I’ve been trying to figure out WHY I’ve gotten into collecting religious artifacts at all, let alone during this time in my life. I’ve come to believe that it’s because I’m trying to ward off the demon Alzheimer’s. Not only am I afraid inhabited my mother, I’m afraid he has his sights set on me. In horror movies, often the demon leaves one host only to make himself at home in another nearby being. Scary stuff but nothing compares to reality and  how frightening it is to watch someone disappear before your eyes.

No amount of wishing, praying or hoping can get the demon to leave. Alzheimer’s has taken root and is here to stay. No exorcism can remove the demon from our lives. Today I was counting days of the week to see how long I’d had this cold. I go, “Tuesday, Wednesday, Thursday, Friday, Saturday, Sunday, Eighty, Ninety, One Hundred…” I’m not even kidding. I caught myself and did it wrong a total of 3 times. I can’t even make this stuff up. I’m going to say this is the cold messing with my head (even though I’ve taken no meds for it) and not freak out that I’m losing my mind as well.
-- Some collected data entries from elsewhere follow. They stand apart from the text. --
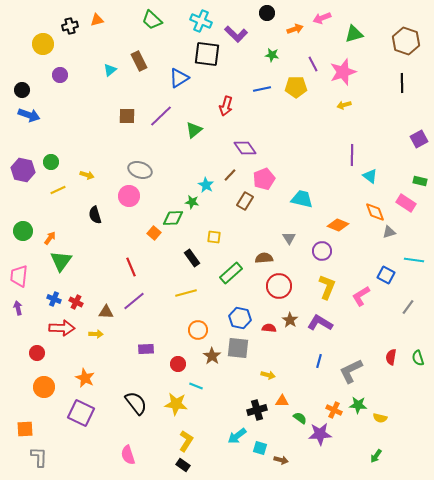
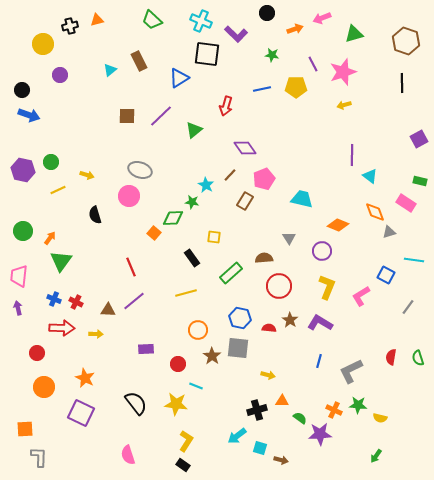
brown triangle at (106, 312): moved 2 px right, 2 px up
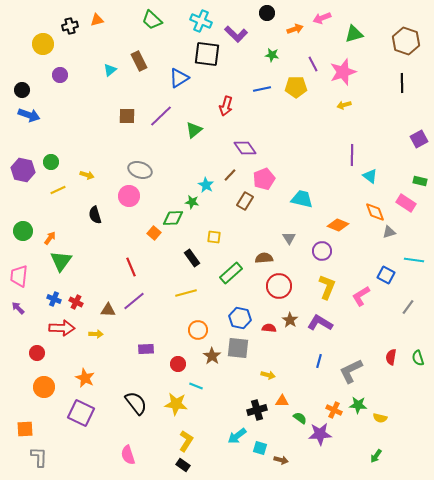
purple arrow at (18, 308): rotated 32 degrees counterclockwise
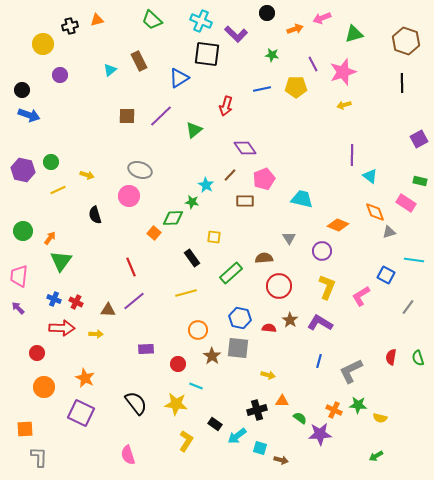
brown rectangle at (245, 201): rotated 60 degrees clockwise
green arrow at (376, 456): rotated 24 degrees clockwise
black rectangle at (183, 465): moved 32 px right, 41 px up
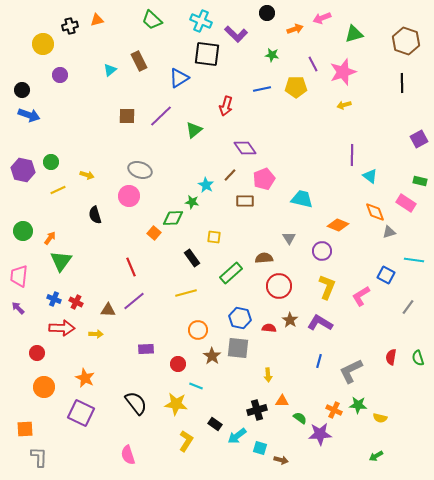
yellow arrow at (268, 375): rotated 72 degrees clockwise
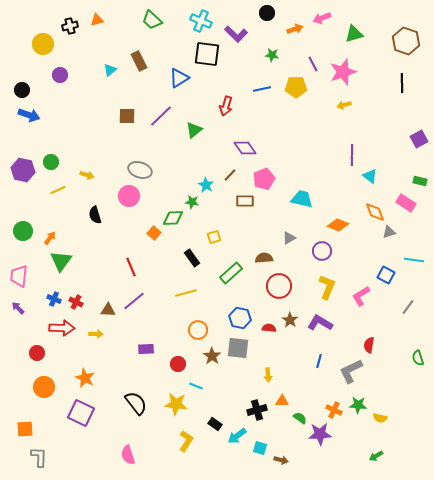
yellow square at (214, 237): rotated 24 degrees counterclockwise
gray triangle at (289, 238): rotated 32 degrees clockwise
red semicircle at (391, 357): moved 22 px left, 12 px up
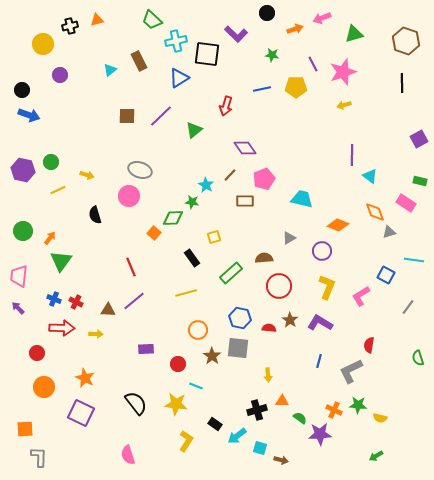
cyan cross at (201, 21): moved 25 px left, 20 px down; rotated 35 degrees counterclockwise
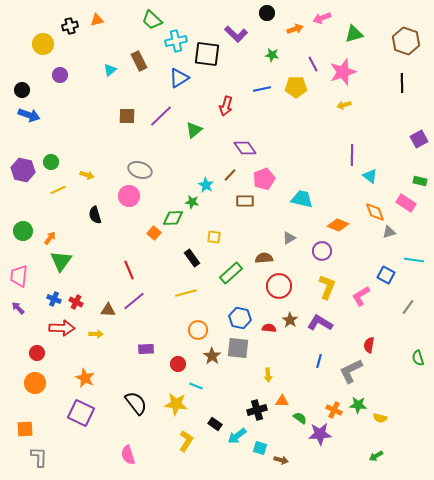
yellow square at (214, 237): rotated 24 degrees clockwise
red line at (131, 267): moved 2 px left, 3 px down
orange circle at (44, 387): moved 9 px left, 4 px up
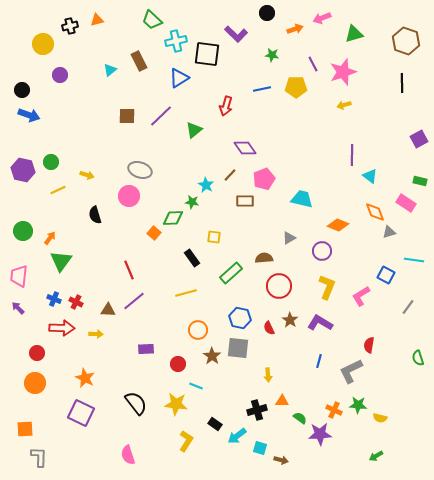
red semicircle at (269, 328): rotated 120 degrees counterclockwise
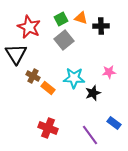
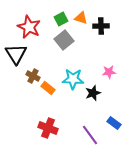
cyan star: moved 1 px left, 1 px down
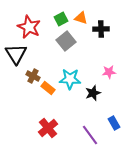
black cross: moved 3 px down
gray square: moved 2 px right, 1 px down
cyan star: moved 3 px left
blue rectangle: rotated 24 degrees clockwise
red cross: rotated 30 degrees clockwise
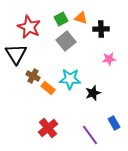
pink star: moved 13 px up
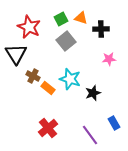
cyan star: rotated 15 degrees clockwise
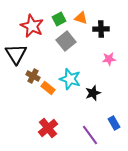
green square: moved 2 px left
red star: moved 3 px right, 1 px up
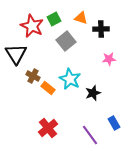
green square: moved 5 px left
cyan star: rotated 10 degrees clockwise
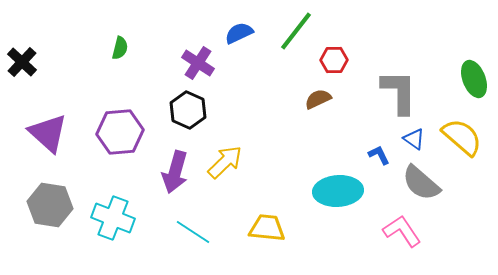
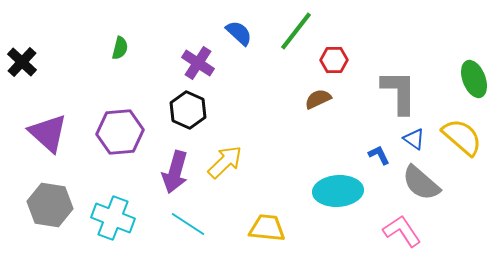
blue semicircle: rotated 68 degrees clockwise
cyan line: moved 5 px left, 8 px up
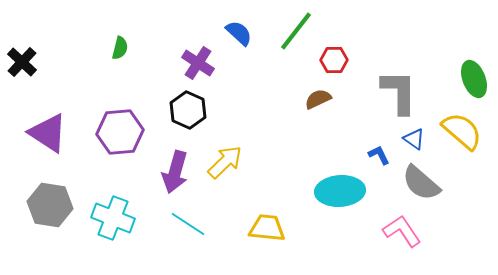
purple triangle: rotated 9 degrees counterclockwise
yellow semicircle: moved 6 px up
cyan ellipse: moved 2 px right
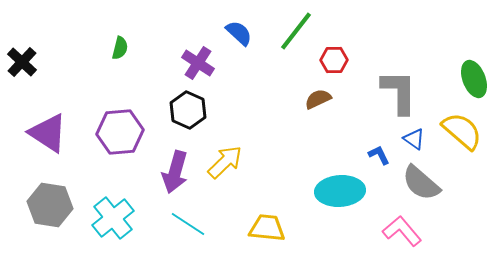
cyan cross: rotated 30 degrees clockwise
pink L-shape: rotated 6 degrees counterclockwise
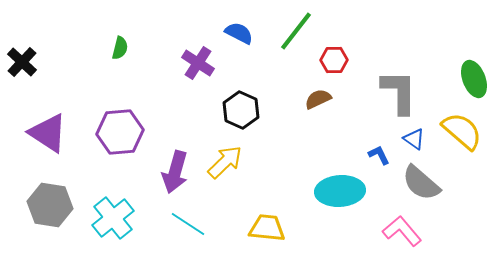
blue semicircle: rotated 16 degrees counterclockwise
black hexagon: moved 53 px right
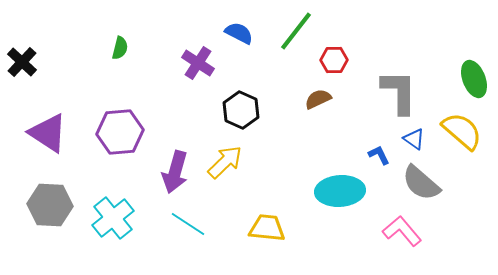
gray hexagon: rotated 6 degrees counterclockwise
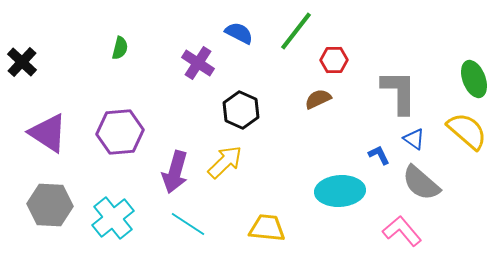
yellow semicircle: moved 5 px right
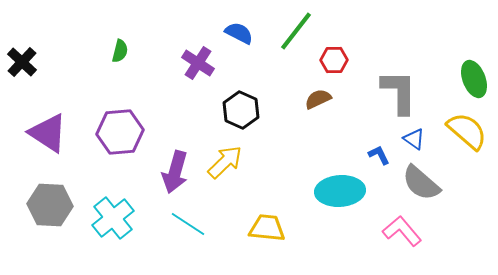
green semicircle: moved 3 px down
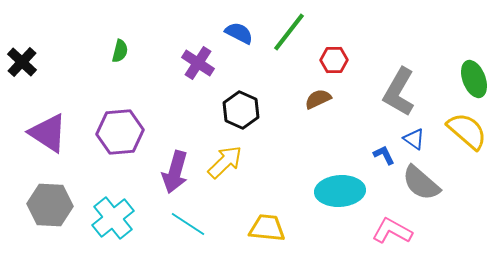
green line: moved 7 px left, 1 px down
gray L-shape: rotated 150 degrees counterclockwise
blue L-shape: moved 5 px right
pink L-shape: moved 10 px left; rotated 21 degrees counterclockwise
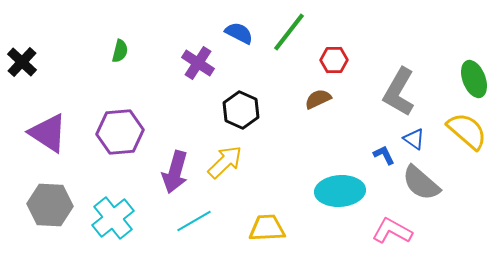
cyan line: moved 6 px right, 3 px up; rotated 63 degrees counterclockwise
yellow trapezoid: rotated 9 degrees counterclockwise
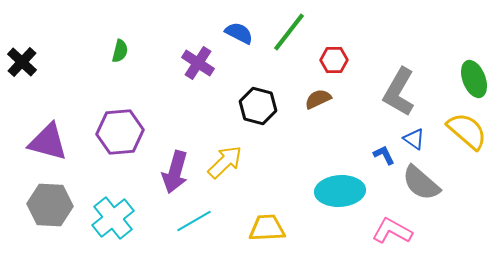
black hexagon: moved 17 px right, 4 px up; rotated 9 degrees counterclockwise
purple triangle: moved 9 px down; rotated 18 degrees counterclockwise
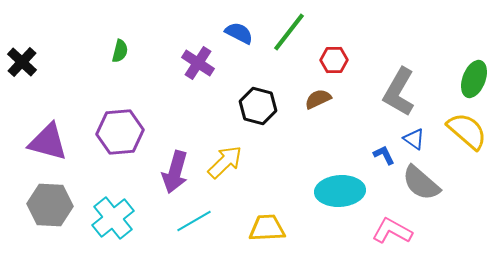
green ellipse: rotated 42 degrees clockwise
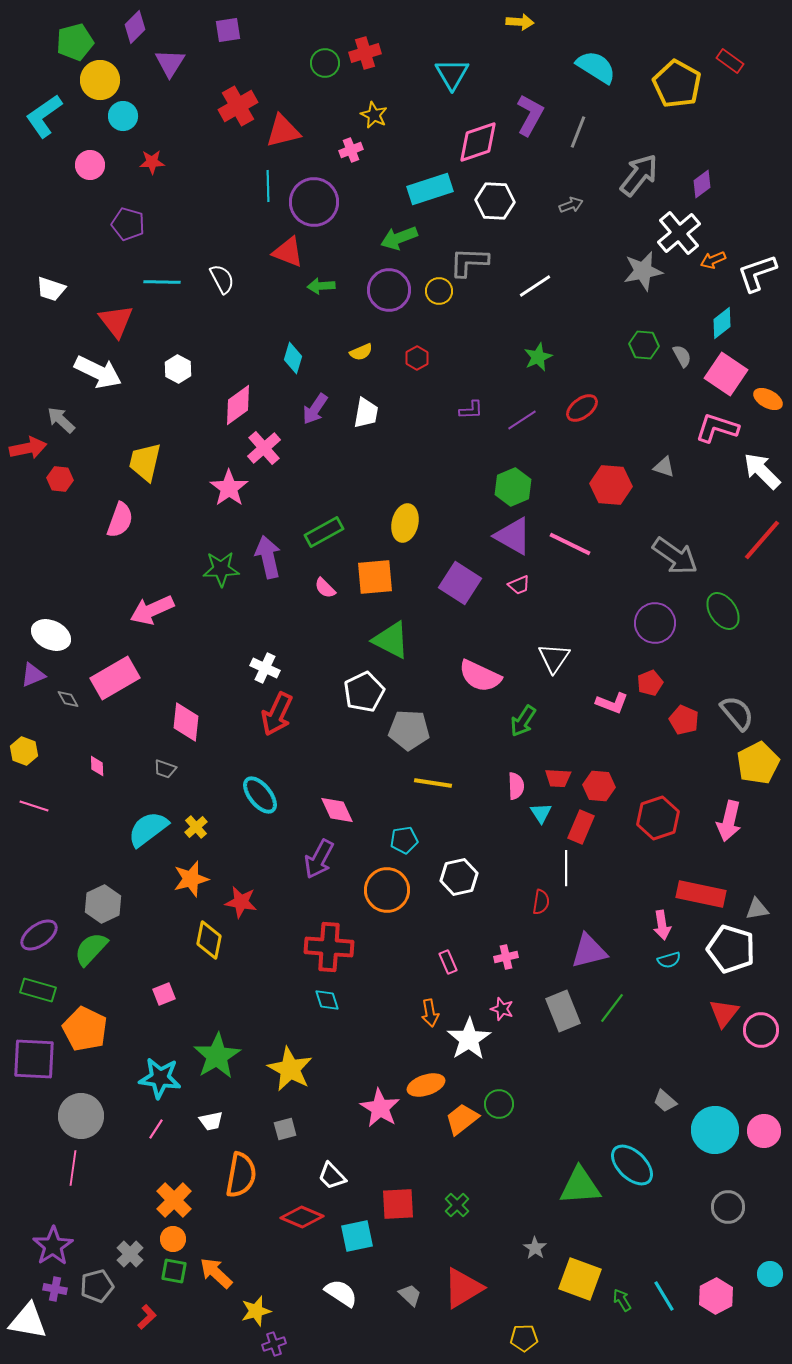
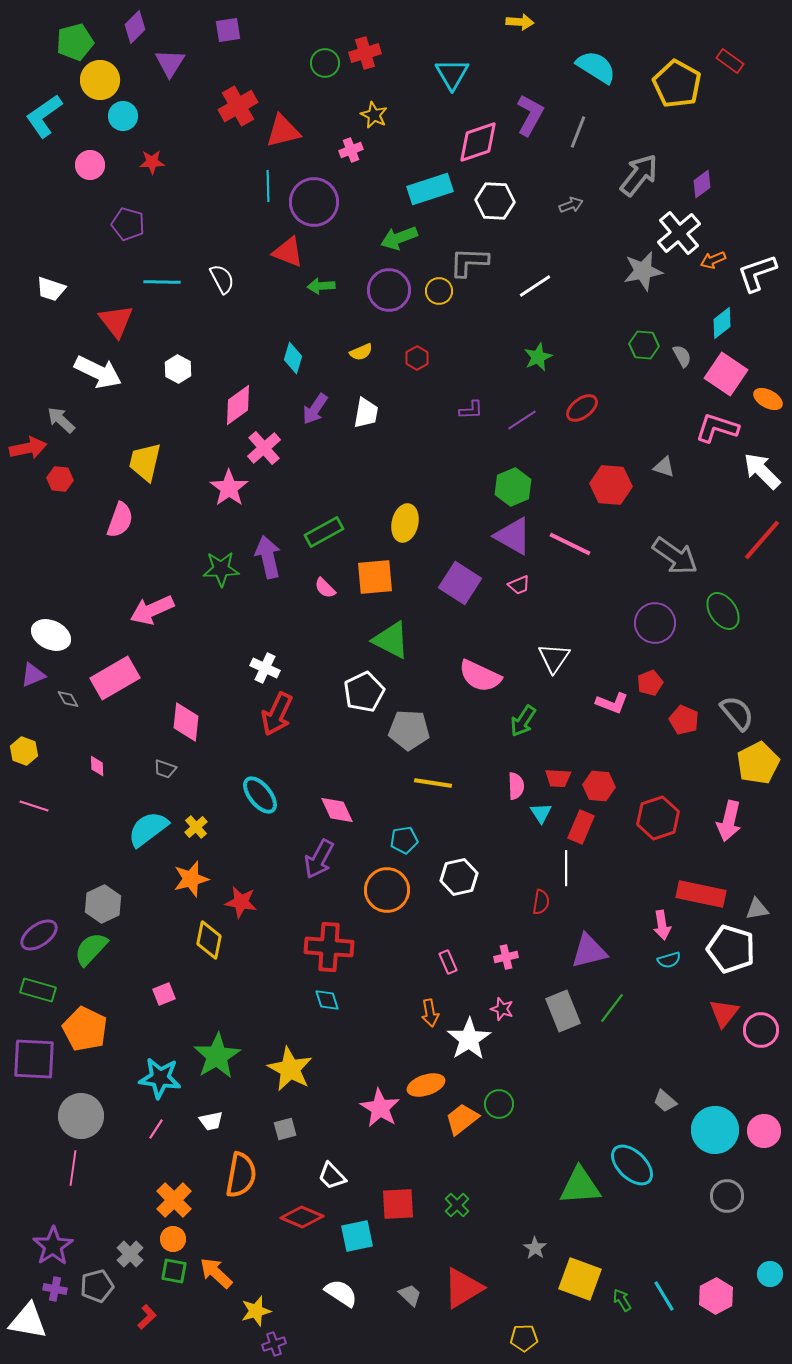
gray circle at (728, 1207): moved 1 px left, 11 px up
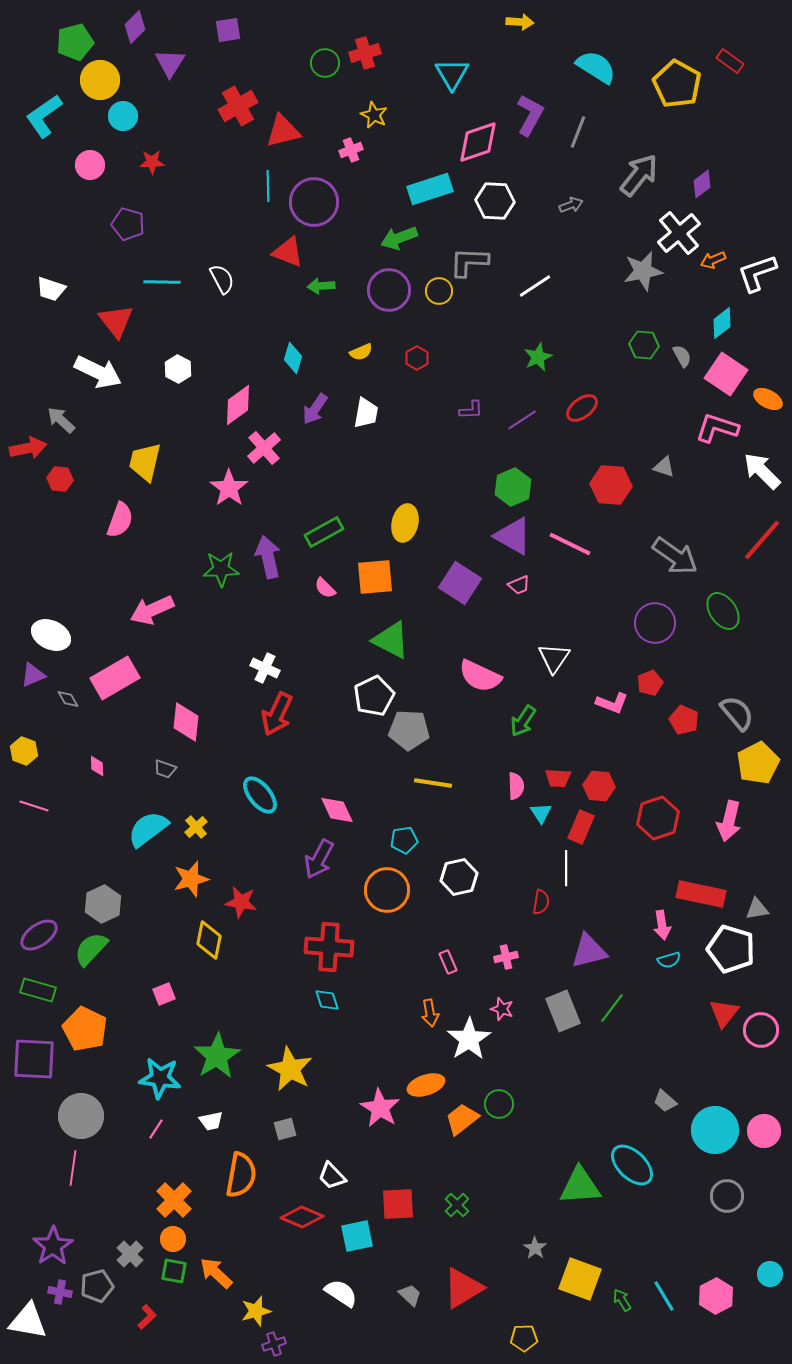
white pentagon at (364, 692): moved 10 px right, 4 px down
purple cross at (55, 1289): moved 5 px right, 3 px down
I have finally come to terms with how people can put a loved one in a nursing home. I honestly couldn’t see it before. I’m still not going to do it but at least I understand. People must feel that one life is enough to sacrifice and lose. By being the caretaker of an individual with Alzheimer’s, you are giving up your own life. So basically 2 whole lives are wasted, not just one. I’m assuming this is my purpose in life since I haven’t accomplished much else. I’ll just continue to take it one day at a time since looking beyond that is overwhelming.